Man or Machine: War in the 20th Century

World War I changed many facets of warfare, particularly where technology was concerned. The automobile, chemical weapons, and tanks stand out, but also do the airplanes, submarines, and machine guns. Some of these weapons were developed during the war and some were simply advanced beyond their pre-war status. The prevalence of the machine in World War I marked a dramatic shift in how the wars of the twentieth century would differ from the wars in previous centuries. These new machines created mass casualty beyond anything that Europe had ever experienced.

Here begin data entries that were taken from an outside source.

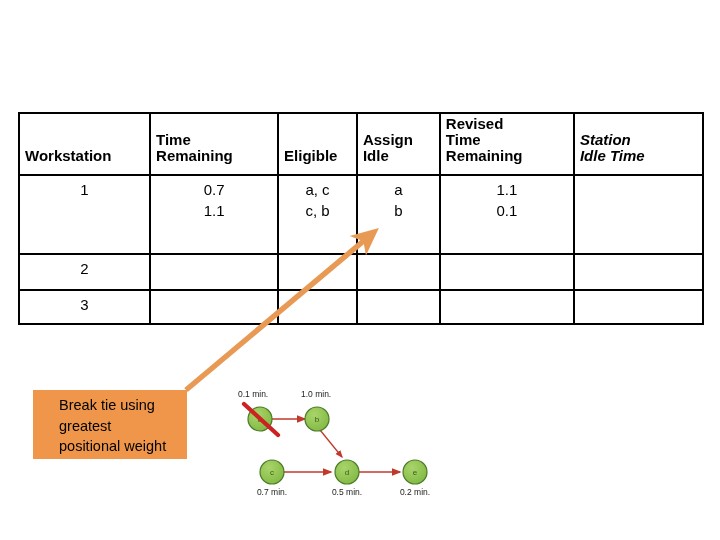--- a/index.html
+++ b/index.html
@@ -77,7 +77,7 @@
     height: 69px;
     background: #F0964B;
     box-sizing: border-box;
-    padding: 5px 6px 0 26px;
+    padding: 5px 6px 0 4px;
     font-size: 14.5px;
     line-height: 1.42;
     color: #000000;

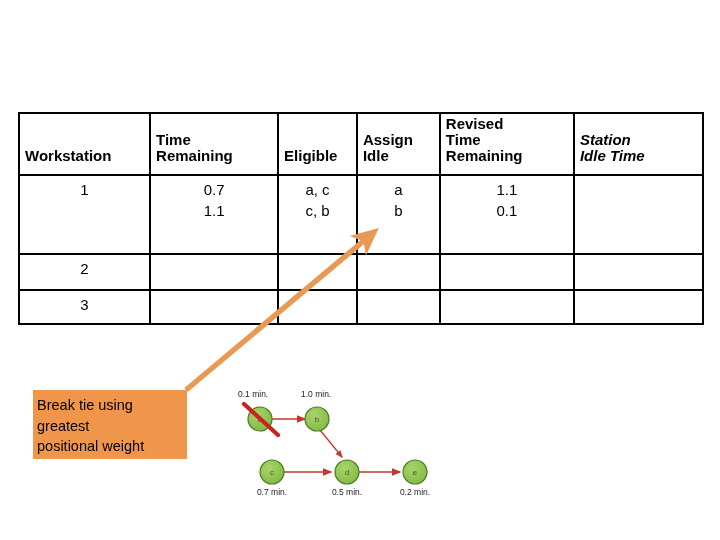--- a/index.html
+++ b/index.html
@@ -225,8 +225,8 @@
 
   <div id="callout-box">
     <span class="c-line">Break tie using</span>
+    <span class="c-line">positional weight</span>
     <span class="c-line">greatest</span>
-    <span class="c-line">positional weight</span>
   </div>
 
   <div id="precedence-diagram">

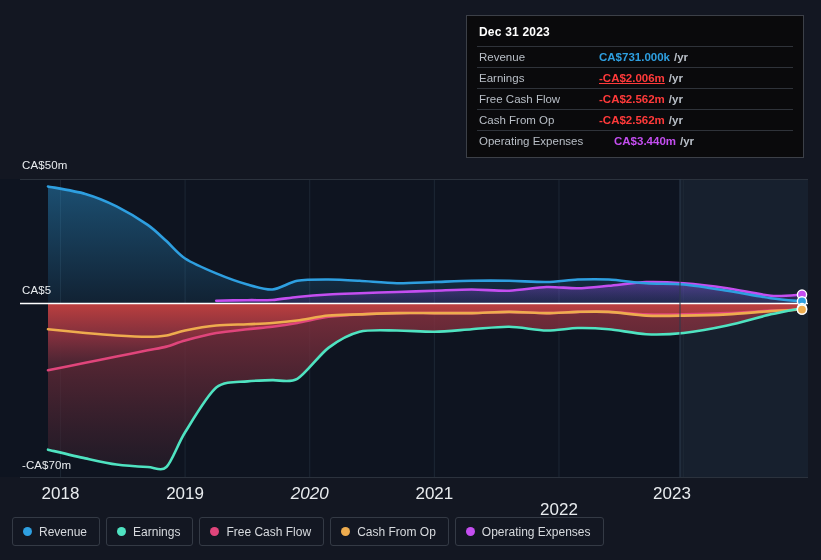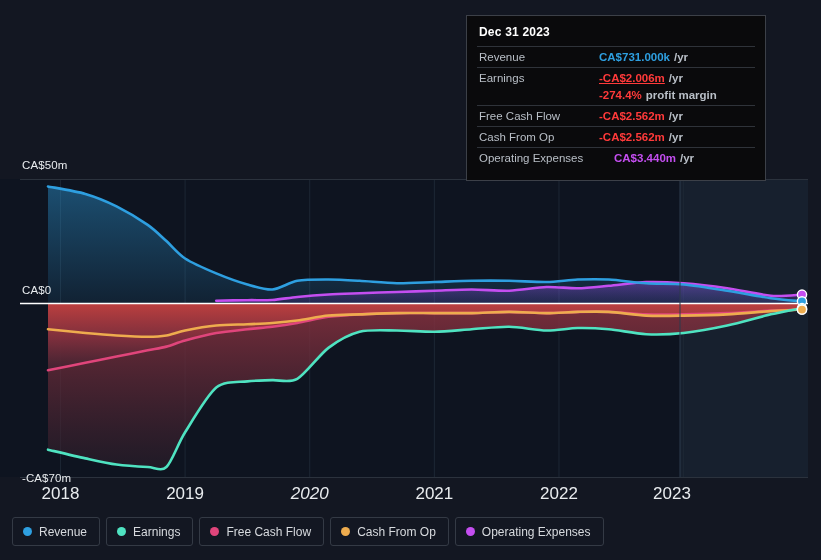--- a/index.html
+++ b/index.html
@@ -50,11 +50,11 @@
     position: absolute;
     left: 466px;
     top: 15px;
-    width: 300px;
+    width: 338px;
     background: #0a0a0c;
     border: 1px solid #3c4048;
     box-sizing: border-box;
-    padding: 8px 10px 12px 10px;
+    padding: 8px 10px 6px 10px;
   }
   #tooltip-title {
     font-size: 12px;

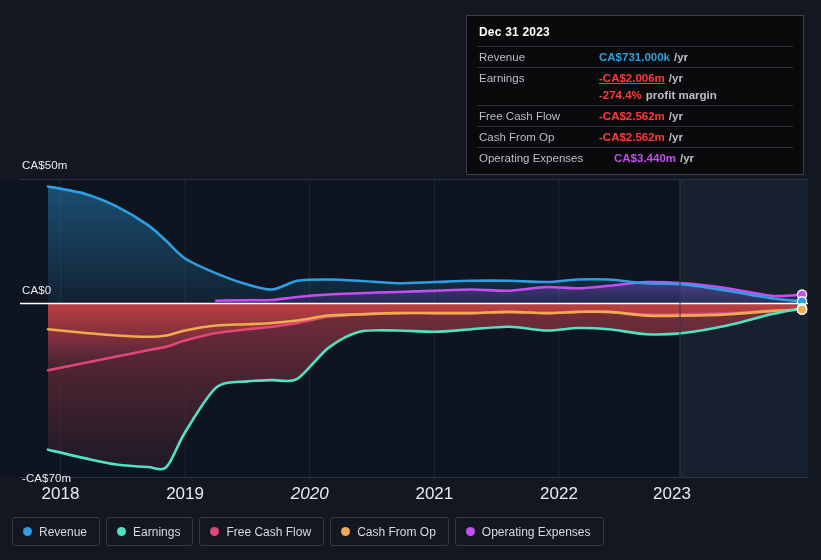--- a/index.html
+++ b/index.html
@@ -212,10 +212,6 @@
         <div class="tt-key">Earnings</div>
         <div><span class="tt-val" style="color: rgb(255, 58, 58); text-decoration: underline;">-CA$2.006m</span><span class="tt-suffix">/yr</span></div>
       </div>
-      <div class="tt-row noline">
-        <div class="tt-key"></div>
-        <div><span class="tt-val" style="color: rgb(255, 58, 58);">-274.4%</span><span class="tt-suffix">profit margin</span></div>
-      </div>
       <div class="tt-row">
         <div class="tt-key">Free Cash Flow</div>
         <div><span class="tt-val" style="color: rgb(255, 58, 58);">-CA$2.562m</span><span class="tt-suffix">/yr</span></div>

By the end of World War II and the beginning of the Cold War, nations would wonder if machines could be used to replace the soldier, or at least reduce the cost of human life. President Truman considered nuclear technology as a means to reduce ally casualties. After two devastating world wars, the notion of technology carrying the brunt of the work was appealing. The second half of the twentieth century provided opportunities for the theory to be tested. Air power became a key component in strategic planning. Bombardments from the air, whether from aircraft or from missiles located many miles from the conflict zone, devastated communities. All indications seemed to point to a day when machines would replace boots on the ground. However machines did not rout the enemy regardless of the devastation they created. As the twenty-first century dawned, warfare seemed to depart from the oceans and grand battlefields where the machine dominated and instead entered the villages and city streets where man could maneuver more adeptly. Despite all the technological development to the machines of war, man with natural adaptability time-and-time-again remained supreme.